[[ EXERCISE DATA, beginning ]]

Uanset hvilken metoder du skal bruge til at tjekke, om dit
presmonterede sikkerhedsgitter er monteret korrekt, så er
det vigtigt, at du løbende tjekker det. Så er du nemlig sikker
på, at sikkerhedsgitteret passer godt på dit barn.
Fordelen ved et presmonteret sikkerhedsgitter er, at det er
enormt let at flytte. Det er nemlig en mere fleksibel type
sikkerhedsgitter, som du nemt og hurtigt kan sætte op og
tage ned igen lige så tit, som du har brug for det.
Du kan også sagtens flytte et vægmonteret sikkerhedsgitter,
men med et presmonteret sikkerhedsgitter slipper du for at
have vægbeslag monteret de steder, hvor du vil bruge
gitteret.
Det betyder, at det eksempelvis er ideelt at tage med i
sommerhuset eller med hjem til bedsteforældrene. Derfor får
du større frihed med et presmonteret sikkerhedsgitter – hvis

[[ EXERCISE DATA, end ]]

- [DIRECTIVE]:
The entries above are to be retyped exactly.

- [RESPONSE]:
Uanset hvilken metoder du skal bruge til at tjekke, om dit
presmonterede sikkerhedsgitter er monteret korrekt, så er
det vigtigt, at du løbende tjekker det. Så er du nemlig sikker
på, at sikkerhedsgitteret passer godt på dit barn.
Fordelen ved et presmonteret sikkerhedsgitter er, at det er
enormt let at flytte. Det er nemlig en mere fleksibel type
sikkerhedsgitter, som du nemt og hurtigt kan sætte op og
tage ned igen lige så tit, som du har brug for det.
Du kan også sagtens flytte et vægmonteret sikkerhedsgitter,
men med et presmonteret sikkerhedsgitter slipper du for at
have vægbeslag monteret de steder, hvor du vil bruge
gitteret.
Det betyder, at det eksempelvis er ideelt at tage med i
sommerhuset eller med hjem til bedsteforældrene. Derfor får
du større frihed med et presmonteret sikkerhedsgitter – hvis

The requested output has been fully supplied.